TASKS FOR THIS EXERCISE
(1) According to the post on web archiving, why is the British Library trying to capture every website ending in .uk?
(2) Copy out, word for word, the stretch of the post on web archiving from "One of the biggest" through "collection or not.".

SOURCE EXTRACT
----------

One of the biggest questions for records managers is if information is “valuable”. The value of information is the determining factor of if a document is a record and how long to keep it. Even archivists even ask that question when decided to add something to their collection or not.
The interesting thing about information on the web is that most assessments of it do not depend upon value, but cultural relevance. Since cultural relevance is an objective concept most web capture initatiative seek to capture everything or at least everything pertaining to a subject or from a particular medium. One example of this which I mentioned before is Library of Congresses’ goal to store and index every tweet every posted.
This past weekend the British Library upped the ante with an initiative to capture all websites ending in .uk.
For centuries the library has kept a copy of every book, pamphlet, magazine and newspaper published in Britain. Starting Saturday, it will also be bound to record every British website, e-book, online newsletter and blog in a bid to preserve the nation’s “digital memory.”
Their rationale for doing this is because web content is ephemeral and already most cultural history from the web is vanishing down a “digital black hole.” “The library says firsthand accounts of everything from the 2005 London transit bombings to Britain’s 2010 election campaign have already vanished.” The argument could be made that the information vanished because of diminished value since it, or similar accounts, are captured elsewhere.
One of the things the article mentions the British Library keeping is the blog of a 9 year old girl about school lunches. Think about the ridiculousness of this. That would be like 50 years ago a library saying they wanted to collect the diaries of middle school students to capture cultural history.
Like reference collections around the world, the British Library has been attempting to archive the Web for years in a piecemeal way and has collected about 10,000 sites. Until now, though, it has had to get permission from website owners before taking a snapshot of their pages.
That began to change with a law passed in 2003, but it has taken a decade of legislative and technological preparation for the library to be ready to begin a vast trawl of all sites ending with the suffix .uk.
I am not extremely familiar with the Digital Millennium Copyright Act but it seems like legislation similar to the one passed in Britain for archiving the web would be difficult to pass in the US due to copyright restrictions. If you are familiar with DMCA or other large scale web archive projects I would love to hear your thoughts on this.

----------

DATA TO EXAMINE

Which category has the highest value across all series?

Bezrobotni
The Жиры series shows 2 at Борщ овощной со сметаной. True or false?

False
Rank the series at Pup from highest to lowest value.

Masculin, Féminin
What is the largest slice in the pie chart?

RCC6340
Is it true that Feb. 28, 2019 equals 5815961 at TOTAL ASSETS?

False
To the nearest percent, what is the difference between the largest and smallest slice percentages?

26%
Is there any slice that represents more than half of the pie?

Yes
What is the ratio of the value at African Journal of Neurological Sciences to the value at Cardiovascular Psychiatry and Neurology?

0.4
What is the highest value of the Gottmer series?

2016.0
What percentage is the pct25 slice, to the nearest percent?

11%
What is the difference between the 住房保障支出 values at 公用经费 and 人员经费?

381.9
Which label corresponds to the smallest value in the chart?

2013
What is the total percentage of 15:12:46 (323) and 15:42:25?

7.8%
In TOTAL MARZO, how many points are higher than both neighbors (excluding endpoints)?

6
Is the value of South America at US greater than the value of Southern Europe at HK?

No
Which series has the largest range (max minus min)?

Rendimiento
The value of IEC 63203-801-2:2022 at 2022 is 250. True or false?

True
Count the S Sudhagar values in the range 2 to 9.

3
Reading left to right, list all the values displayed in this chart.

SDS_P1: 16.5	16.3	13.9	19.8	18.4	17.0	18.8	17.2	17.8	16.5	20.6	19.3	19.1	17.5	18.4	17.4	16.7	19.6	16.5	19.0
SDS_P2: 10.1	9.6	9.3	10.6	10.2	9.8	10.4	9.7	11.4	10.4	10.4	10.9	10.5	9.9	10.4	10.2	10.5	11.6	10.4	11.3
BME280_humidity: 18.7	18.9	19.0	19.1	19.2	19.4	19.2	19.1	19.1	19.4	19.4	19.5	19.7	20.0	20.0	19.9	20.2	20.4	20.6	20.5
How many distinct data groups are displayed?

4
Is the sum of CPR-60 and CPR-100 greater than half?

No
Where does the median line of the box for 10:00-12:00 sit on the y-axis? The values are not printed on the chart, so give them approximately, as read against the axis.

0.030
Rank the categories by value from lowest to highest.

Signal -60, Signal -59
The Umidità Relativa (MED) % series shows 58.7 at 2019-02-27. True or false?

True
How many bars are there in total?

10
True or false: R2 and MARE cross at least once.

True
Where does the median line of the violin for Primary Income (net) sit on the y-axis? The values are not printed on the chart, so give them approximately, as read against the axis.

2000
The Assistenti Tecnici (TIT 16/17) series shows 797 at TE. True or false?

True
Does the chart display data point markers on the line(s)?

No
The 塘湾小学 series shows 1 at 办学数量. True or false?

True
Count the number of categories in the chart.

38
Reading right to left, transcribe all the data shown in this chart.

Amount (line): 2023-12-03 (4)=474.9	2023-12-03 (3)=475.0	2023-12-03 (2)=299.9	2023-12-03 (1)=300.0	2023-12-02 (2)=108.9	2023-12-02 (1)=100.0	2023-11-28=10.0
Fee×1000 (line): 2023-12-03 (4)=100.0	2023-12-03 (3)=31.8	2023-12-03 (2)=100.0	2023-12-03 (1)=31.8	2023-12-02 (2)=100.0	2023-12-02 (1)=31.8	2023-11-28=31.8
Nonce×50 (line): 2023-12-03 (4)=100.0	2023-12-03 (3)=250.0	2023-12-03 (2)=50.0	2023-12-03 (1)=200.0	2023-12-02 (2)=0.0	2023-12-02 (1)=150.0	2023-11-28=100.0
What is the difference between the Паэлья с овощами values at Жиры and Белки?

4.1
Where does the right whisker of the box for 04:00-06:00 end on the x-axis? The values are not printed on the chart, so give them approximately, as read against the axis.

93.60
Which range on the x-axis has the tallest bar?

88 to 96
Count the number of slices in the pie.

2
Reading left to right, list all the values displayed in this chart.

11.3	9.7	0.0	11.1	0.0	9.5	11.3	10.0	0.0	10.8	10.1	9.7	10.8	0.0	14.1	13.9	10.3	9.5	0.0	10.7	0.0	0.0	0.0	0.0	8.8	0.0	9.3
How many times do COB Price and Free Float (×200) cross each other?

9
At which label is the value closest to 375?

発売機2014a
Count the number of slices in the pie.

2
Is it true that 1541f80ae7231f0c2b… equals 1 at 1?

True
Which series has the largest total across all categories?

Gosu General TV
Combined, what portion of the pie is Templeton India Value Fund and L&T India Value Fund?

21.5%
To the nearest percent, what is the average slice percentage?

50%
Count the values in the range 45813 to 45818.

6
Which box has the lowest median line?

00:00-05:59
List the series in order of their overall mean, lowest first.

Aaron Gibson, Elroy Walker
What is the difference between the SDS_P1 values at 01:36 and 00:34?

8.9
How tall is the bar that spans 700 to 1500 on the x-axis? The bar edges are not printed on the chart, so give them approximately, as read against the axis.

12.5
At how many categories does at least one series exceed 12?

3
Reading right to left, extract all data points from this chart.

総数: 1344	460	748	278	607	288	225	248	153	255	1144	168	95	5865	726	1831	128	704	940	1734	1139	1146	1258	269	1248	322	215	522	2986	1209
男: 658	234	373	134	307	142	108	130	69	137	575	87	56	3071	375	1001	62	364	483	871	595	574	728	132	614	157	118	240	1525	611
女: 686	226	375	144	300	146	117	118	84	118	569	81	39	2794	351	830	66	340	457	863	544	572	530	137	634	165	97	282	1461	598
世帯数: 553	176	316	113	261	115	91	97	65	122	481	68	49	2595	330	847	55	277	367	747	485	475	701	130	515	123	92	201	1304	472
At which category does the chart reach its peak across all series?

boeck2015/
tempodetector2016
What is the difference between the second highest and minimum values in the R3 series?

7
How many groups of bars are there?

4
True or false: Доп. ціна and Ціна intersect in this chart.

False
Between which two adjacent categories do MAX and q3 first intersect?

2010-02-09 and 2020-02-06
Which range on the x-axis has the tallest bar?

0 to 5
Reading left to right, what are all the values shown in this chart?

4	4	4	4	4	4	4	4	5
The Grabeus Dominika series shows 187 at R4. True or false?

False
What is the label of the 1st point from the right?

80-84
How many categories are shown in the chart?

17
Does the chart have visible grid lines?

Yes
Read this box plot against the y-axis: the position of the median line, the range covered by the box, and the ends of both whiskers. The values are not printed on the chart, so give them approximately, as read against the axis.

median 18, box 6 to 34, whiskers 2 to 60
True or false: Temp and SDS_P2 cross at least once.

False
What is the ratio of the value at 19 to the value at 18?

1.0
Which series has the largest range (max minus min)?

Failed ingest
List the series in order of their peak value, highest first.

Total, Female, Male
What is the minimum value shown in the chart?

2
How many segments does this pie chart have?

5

----------

ANSWERS BELOW
(1) Web content is ephemeral, and much of the web's cultural history is already vanishing down a "digital black hole." The library notes that firsthand accounts of events such as the 2005 London transit bombings and Britain's 2010 election campaign have already disappeared.

(2)
One of the biggest questions for records managers is if information is “valuable”. The value of information is the determining factor of if a document is a record and how long to keep it. Even archivists even ask that question when decided to add something to their collection or not.